Editor’s Note: This beautiful reflection on Yom Kippur was written prior to the horrific Hamas terrorist attacks. It was scheduled to be shared this week. Mental health considerations are more important than ever right now so we feel it is important to move forward with sharing Stephanie’s thoughts.
Yom Kippur, according to the Talmud (Ta’anit 30b), is considered the happiest day of the year. However, for many it is a source of extreme anxiety and touches on some of our greatest mental health vulnerabilities. For this blog post, I would like to provide reflections on this recent Yom Kippur, and ways to encounter next year’s Yom Kippur in a mentally healthy way.
Forgiveness and Trauma
The Ten Days of Repentance (the days between Rosh Hashanah, the Jewish New Year, and Yom Kippur, the Day of Atonement) have two major components: apologizing and forgiving. While apologizing is notoriously challenging, forgiving can also be emotionally draining and painful. Feelings of hurt can take years to repair. It is important not to feel pressure to forgive if you are not emotionally/psychologically mentally ready, and to work with a mental health professional to navigate experiences of trauma. Being approached by someone who has hurt you during the Ten Days of Repentance can be a mentally taxing experience. Make sure to take care of yourself during this time and to not be afraid to seek professional help, if needed.
Davening (Praying) and Focus
Whether you spend two hours or six hours in synagogue on Yom Kippur, for many, staying focused for extended periods of time can be challenging. I like to think in advance of other ways to engage myself, just in case I lose focus or a particular prayer is not “speaking to me”. One recommendation is to print out Yom Kippur-related essays to bring to synagogue or to bring a Jewish book that connects to Yom Kippur. Also, do not be afraid to get up and take breaks and walks, when needed.
Fear, Awe, Teshuva (Repentance) , and Self Love
For many people, Yom Kippur and immense fear are deeply intertwined. As someone with anxiety, the concept of being judged by God who determines my future, causes me to literally shake with intense worry. I am so hard on myself that the Day of Judgement gives me free reign to judge myself even more than I do regularly. My thoughts can reach the depths of wondering if I even deserve to be sealed in the Book of Life.
This fear, I believe, is far from the true purpose of Yom Kippur and is unhealthy from a mental health perspective. My tip for myself and others, is to channel this fear of God into awe of God. As Judaism teaches us that we are made Betzelem Elokim, in the image of God, God wants us to be kind to ourselves and treat ourselves the way God would want us to treat others. While Yom Kippur is the time to think about God’s wonder, holiness, and kindness, it is counterproductive to view God as angry and unforgiving.

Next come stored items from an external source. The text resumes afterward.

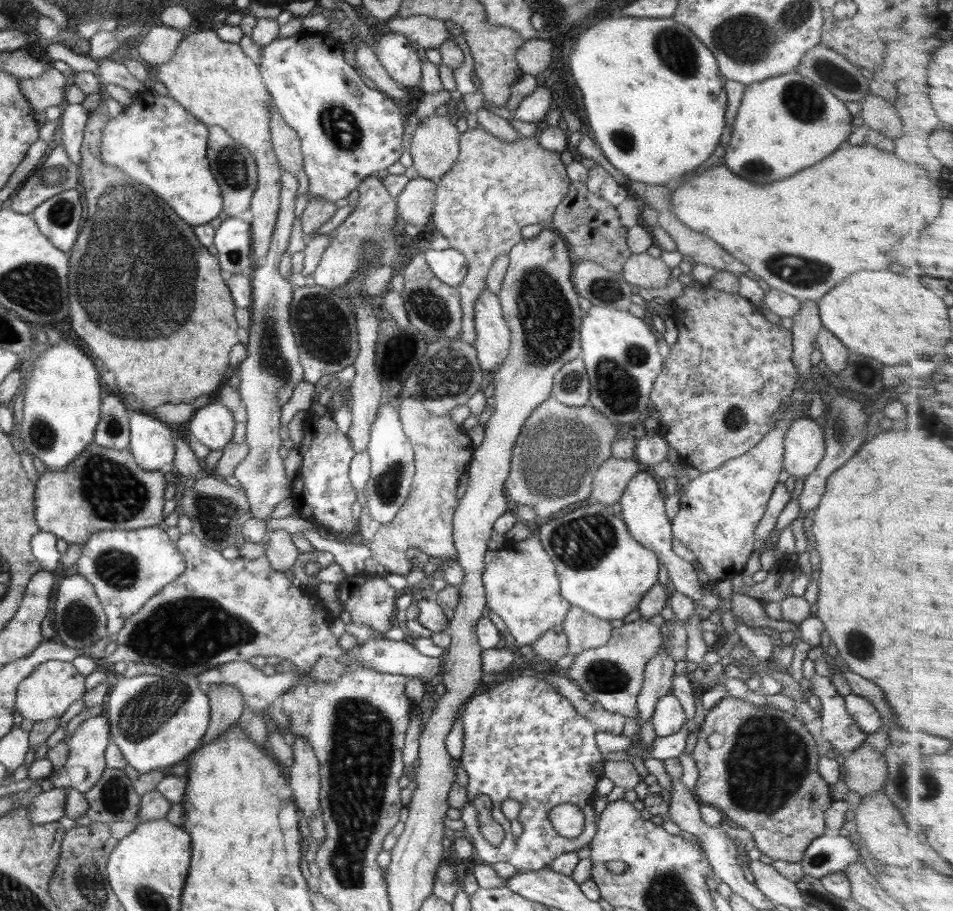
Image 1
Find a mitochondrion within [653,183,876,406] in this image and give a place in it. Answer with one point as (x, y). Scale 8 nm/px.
(803, 275)

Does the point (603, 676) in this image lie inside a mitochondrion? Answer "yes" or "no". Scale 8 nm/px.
yes

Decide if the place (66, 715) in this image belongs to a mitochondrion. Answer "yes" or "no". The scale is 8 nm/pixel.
no

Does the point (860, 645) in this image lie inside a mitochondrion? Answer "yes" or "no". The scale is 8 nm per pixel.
yes

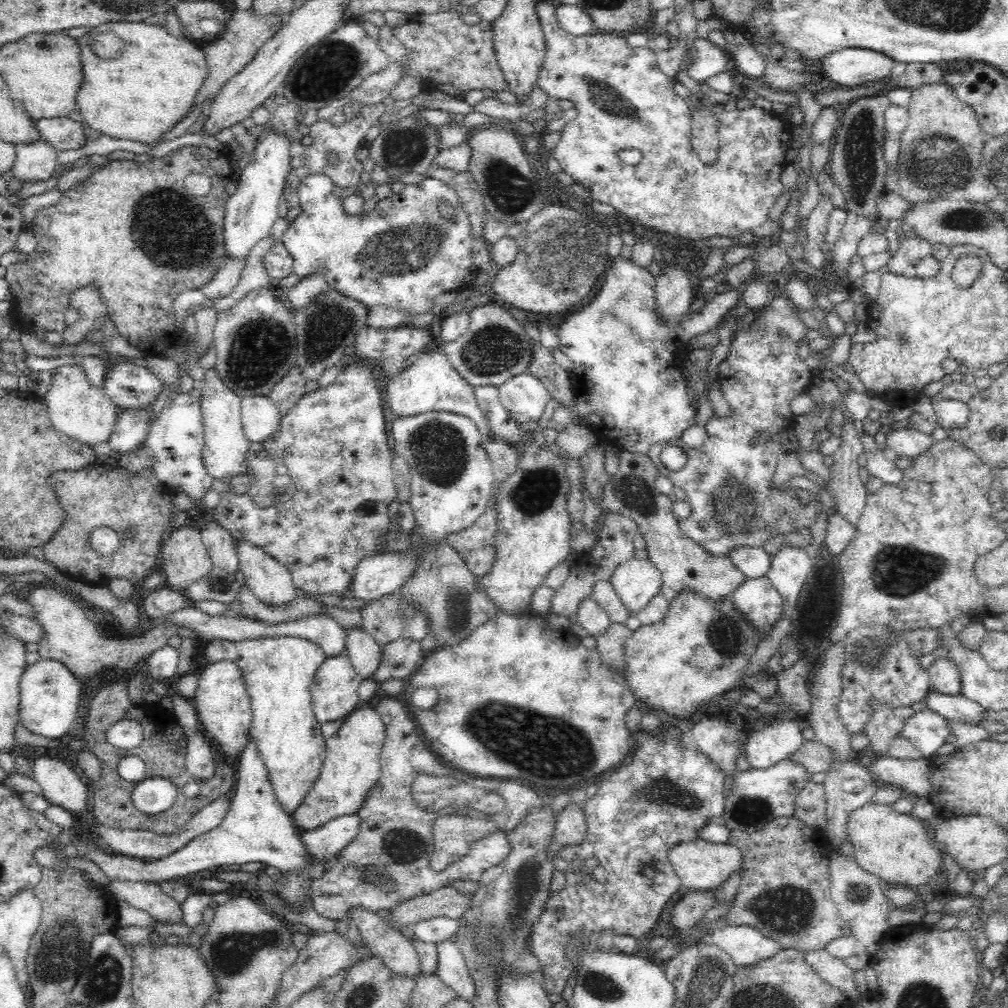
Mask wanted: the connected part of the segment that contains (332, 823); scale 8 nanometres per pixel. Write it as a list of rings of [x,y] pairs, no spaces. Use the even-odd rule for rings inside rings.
[[[358,813],[342,814],[322,824],[322,827],[304,832],[301,839],[311,856],[317,858],[315,862],[324,862],[338,855],[338,852],[360,832],[360,826],[362,819]]]

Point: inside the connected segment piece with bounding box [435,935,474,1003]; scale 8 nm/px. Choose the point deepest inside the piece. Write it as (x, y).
(451, 968)

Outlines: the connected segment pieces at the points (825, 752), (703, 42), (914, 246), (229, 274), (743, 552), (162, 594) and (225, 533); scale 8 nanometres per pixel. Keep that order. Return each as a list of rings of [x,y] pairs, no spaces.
[[[804,740],[800,744],[800,748],[796,752],[792,752],[792,754],[788,754],[786,759],[802,765],[811,775],[816,772],[825,773],[830,768],[830,764],[834,762],[834,755],[826,745],[816,740]]]
[[[707,38],[695,40],[694,53],[686,72],[696,83],[703,84],[710,76],[730,69],[726,48],[719,47]]]
[[[918,236],[900,237],[899,249],[887,262],[888,272],[903,275],[908,266],[915,266],[920,258],[931,256],[932,244]]]
[[[227,259],[225,263],[216,271],[216,274],[203,284],[202,292],[205,294],[207,302],[211,303],[216,299],[228,296],[238,284],[240,272],[246,264],[246,259]]]
[[[761,547],[734,548],[726,556],[748,578],[761,578],[771,568],[771,556]]]
[[[161,584],[148,592],[141,611],[151,619],[162,620],[190,603],[186,592]]]
[[[213,520],[201,529],[201,540],[211,557],[213,567],[222,568],[230,574],[237,574],[239,561],[233,542],[234,536],[230,530]]]

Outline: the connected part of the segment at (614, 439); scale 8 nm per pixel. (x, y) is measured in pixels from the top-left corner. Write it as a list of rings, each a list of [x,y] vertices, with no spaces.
[[[622,255],[614,257],[612,263],[606,264],[606,276],[604,276],[604,282],[602,287],[598,290],[598,294],[590,300],[586,300],[581,305],[578,305],[575,309],[571,309],[568,314],[566,314],[566,320],[557,324],[557,335],[559,340],[559,347],[562,350],[562,353],[572,362],[572,374],[571,382],[574,391],[574,398],[572,398],[572,404],[562,404],[559,400],[551,398],[538,421],[538,425],[543,430],[553,430],[558,434],[567,424],[574,425],[576,423],[584,423],[584,426],[587,426],[594,433],[594,436],[597,438],[599,443],[604,441],[608,442],[608,445],[616,445],[620,447],[620,450],[628,451],[631,453],[636,453],[639,455],[648,455],[650,447],[656,443],[667,443],[672,438],[680,438],[682,433],[690,428],[695,422],[694,417],[696,411],[694,411],[691,406],[689,397],[686,392],[686,383],[684,383],[684,374],[682,372],[681,365],[678,365],[678,357],[680,349],[684,347],[691,338],[698,336],[699,334],[704,334],[705,332],[716,330],[720,325],[722,325],[722,320],[724,322],[724,316],[732,310],[737,304],[741,303],[741,291],[738,289],[732,288],[723,288],[721,287],[719,291],[713,293],[708,302],[701,306],[698,311],[688,310],[682,320],[676,324],[676,326],[670,326],[665,322],[665,320],[659,315],[656,306],[656,293],[655,293],[655,284],[656,276],[650,271],[650,269],[644,268],[643,266],[638,266],[631,258],[624,258]]]

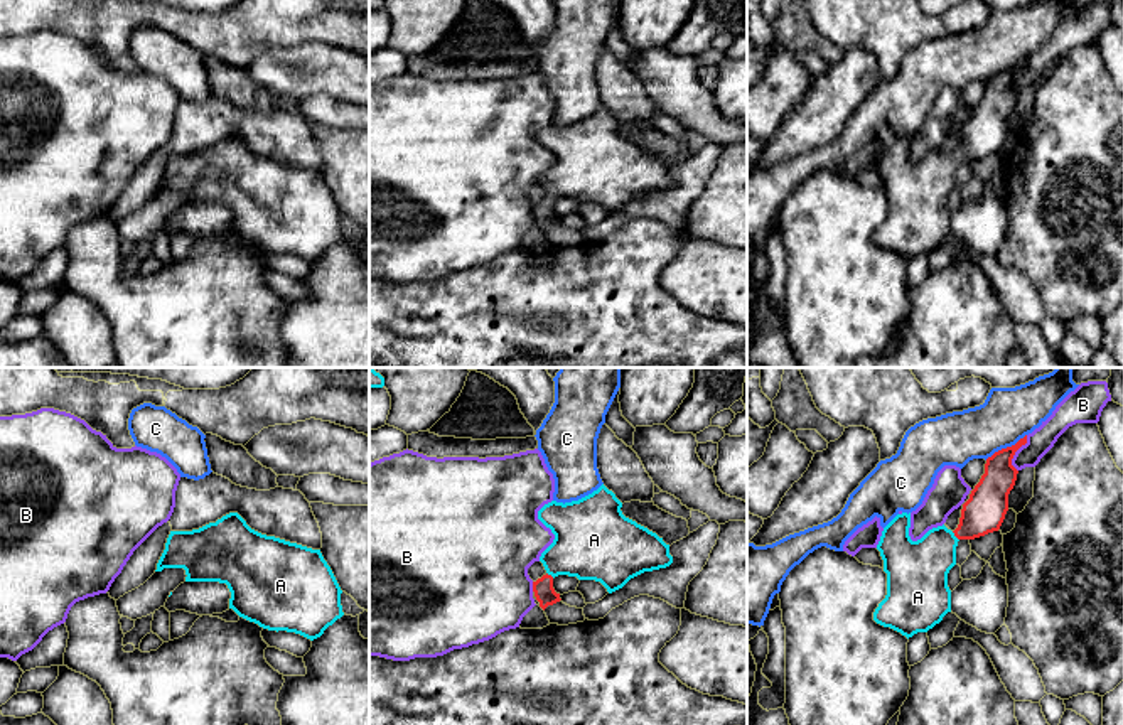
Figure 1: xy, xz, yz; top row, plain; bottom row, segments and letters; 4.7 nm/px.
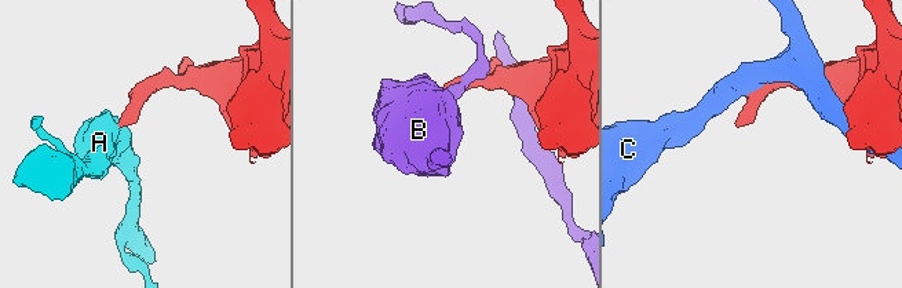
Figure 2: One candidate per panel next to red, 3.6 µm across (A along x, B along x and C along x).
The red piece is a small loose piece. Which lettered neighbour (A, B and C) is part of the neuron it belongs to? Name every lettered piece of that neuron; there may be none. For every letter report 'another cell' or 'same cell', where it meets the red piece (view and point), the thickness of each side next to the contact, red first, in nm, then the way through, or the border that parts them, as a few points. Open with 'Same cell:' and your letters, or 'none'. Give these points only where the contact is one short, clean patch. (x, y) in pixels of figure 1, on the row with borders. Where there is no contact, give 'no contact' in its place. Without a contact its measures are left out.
Same cell: A
A: same cell; meets red in yz at (955, 535); 200 nm thick on the red side, 280 nm on the other; runs through yz (983, 513), (967, 530), (955, 535), (918, 570)
B: another cell; meets red in yz at (1014, 454); 180 nm thick on the red side, 120 nm on the other
C: another cell; meets red in yz at (1007, 447); 180 nm thick on the red side, 260 nm on the other

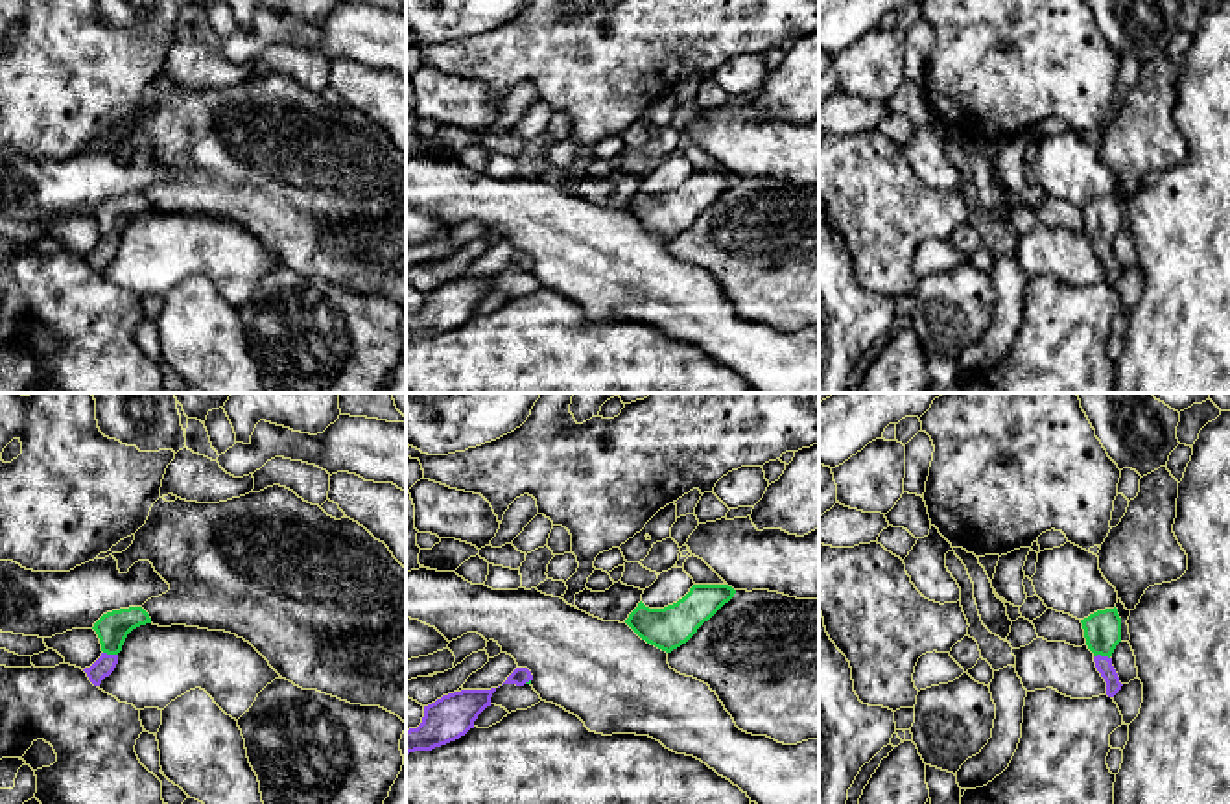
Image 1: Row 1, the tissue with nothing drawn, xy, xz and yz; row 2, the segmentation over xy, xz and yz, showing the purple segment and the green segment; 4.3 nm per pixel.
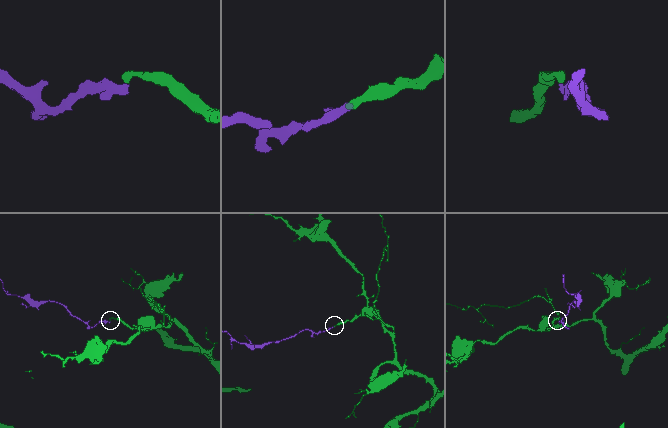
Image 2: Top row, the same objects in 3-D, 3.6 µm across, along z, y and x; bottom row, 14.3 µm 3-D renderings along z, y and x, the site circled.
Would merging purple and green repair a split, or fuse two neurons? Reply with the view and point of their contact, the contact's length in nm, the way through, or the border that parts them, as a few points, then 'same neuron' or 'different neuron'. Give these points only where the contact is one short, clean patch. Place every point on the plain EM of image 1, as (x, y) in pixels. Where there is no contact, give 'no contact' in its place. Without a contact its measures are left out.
yz (1099, 242) | 70 nm | across yz (1103, 251), (1099, 242), (1101, 216) | same neuron

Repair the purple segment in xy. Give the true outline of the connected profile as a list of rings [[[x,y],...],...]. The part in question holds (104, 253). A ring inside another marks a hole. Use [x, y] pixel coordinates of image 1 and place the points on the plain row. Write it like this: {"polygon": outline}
{"polygon": [[[142,194],[107,199],[94,210],[92,216],[100,225],[103,240],[90,254],[83,256],[94,273],[100,273],[114,258],[127,221],[146,210],[151,210],[151,205]]]}

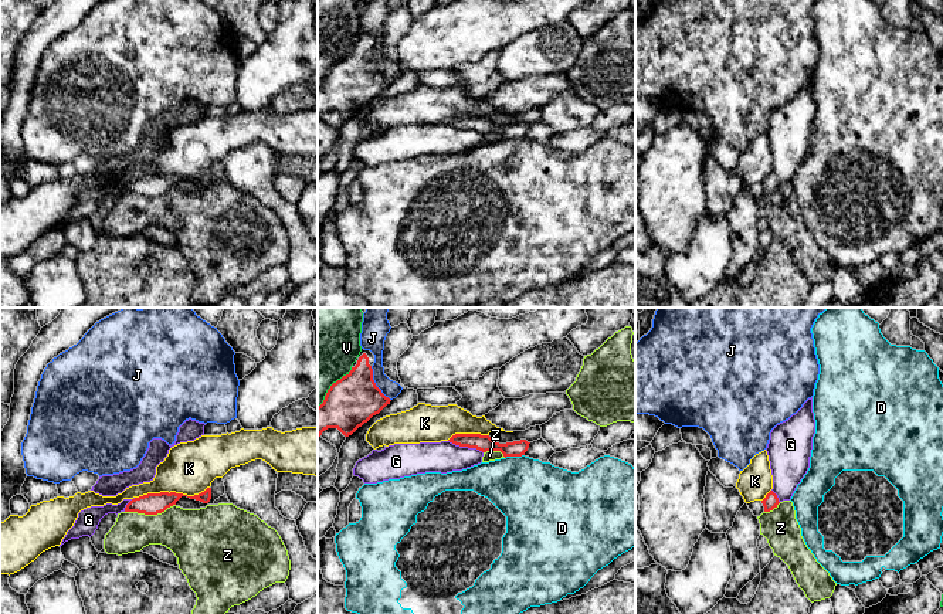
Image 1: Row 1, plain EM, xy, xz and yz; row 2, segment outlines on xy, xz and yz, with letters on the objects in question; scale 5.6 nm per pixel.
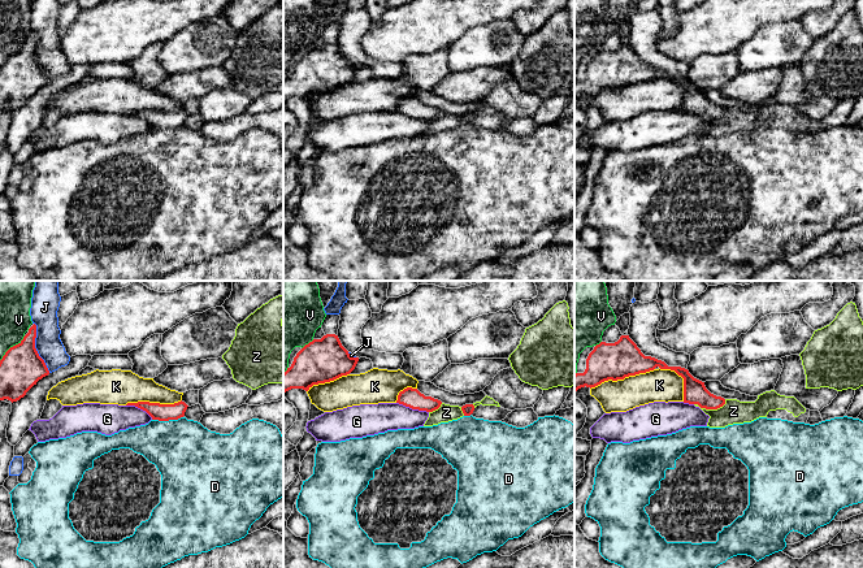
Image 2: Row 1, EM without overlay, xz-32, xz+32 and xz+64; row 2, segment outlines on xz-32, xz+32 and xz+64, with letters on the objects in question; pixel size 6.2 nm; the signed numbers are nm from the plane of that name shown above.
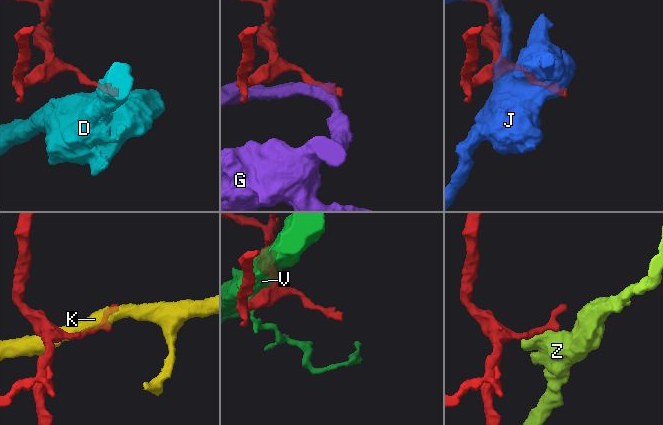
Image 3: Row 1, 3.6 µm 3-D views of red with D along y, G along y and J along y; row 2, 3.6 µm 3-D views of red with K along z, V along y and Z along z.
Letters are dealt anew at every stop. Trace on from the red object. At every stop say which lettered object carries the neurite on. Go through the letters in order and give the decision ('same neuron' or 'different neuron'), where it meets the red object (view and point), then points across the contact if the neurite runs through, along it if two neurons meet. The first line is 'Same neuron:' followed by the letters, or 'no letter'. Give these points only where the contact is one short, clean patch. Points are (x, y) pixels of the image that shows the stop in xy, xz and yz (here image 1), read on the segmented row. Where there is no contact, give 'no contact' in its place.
Same neuron: no letter
D: different neuron; meets red in xz at (514, 455); border along xz (523, 454), (505, 458)
G: different neuron; meets red in xz at (465, 445)
J: different neuron; meets red in xz at (375, 383)
K: different neuron; meets red in xy at (172, 492)
V: different neuron; meets red in xz at (331, 386)
Z: different neuron; meets red in xy at (149, 514)

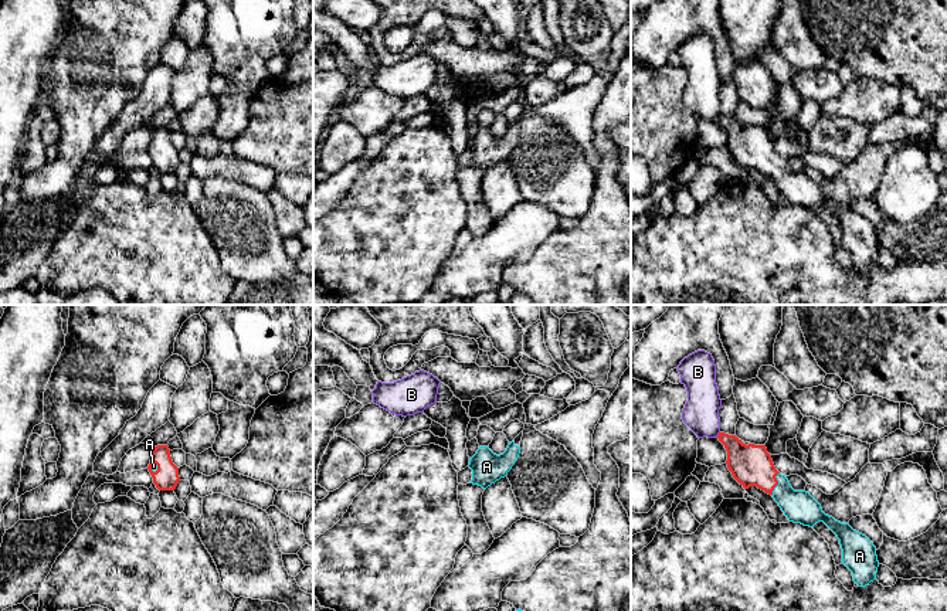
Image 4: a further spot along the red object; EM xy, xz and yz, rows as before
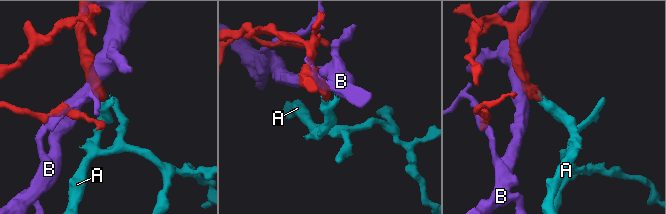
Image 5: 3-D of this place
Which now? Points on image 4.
Same neuron: A
A: same neuron; meets red in yz at (777, 484); runs through yz (752, 465), (777, 484), (798, 506)
B: different neuron; meets red in yz at (719, 434)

If God can forgive us, we can and should forgive ourselves.
The confessional prayer, Ashamnu, that we say each year on Yom Kippur is written in a collective form, “We have transgressed, we have acted perfidiously, we have robbed, we have slandered…”, highlighting that everyone in the community has made mistakes and that we are all taking responsibility together as a group. On Yom Kippur you are not alone, and your mistakes do not exist in a vacuum. Rather, the entire community is supporting each other, publicly crying, “We are not perfect! We will be better next year!” Yom Kippur forces individuals to acknowledge that they have made mistakes, as has everyone else, bonding us into a communal effort to be better and to take care of each other.
Rabbi Avi Weiss of Yeshivat Chovevi Torah, published a new translation of the Ashamnu prayer that provides an opportunity to add a little bit of self-love to Yom Kippur “We have loved, we have blessed, we have grown, we have spoken positively…” While the focus of Yom Kippur is to take responsibility for our mistakes, Rabbi Weiss’ new translation serves as a meaningful reminder that one cannot be the best versions of themselves without self-love and self-care. It is okay to acknowledge what we have done well, while simultaneously acknowledging what we need to work on.
While Yom Kippur is now almost a year away, I hope that these reflections will remain relevant throughout the year and will make for future Yom HaKippurim that are filled with meaning, self improvement, and self-care.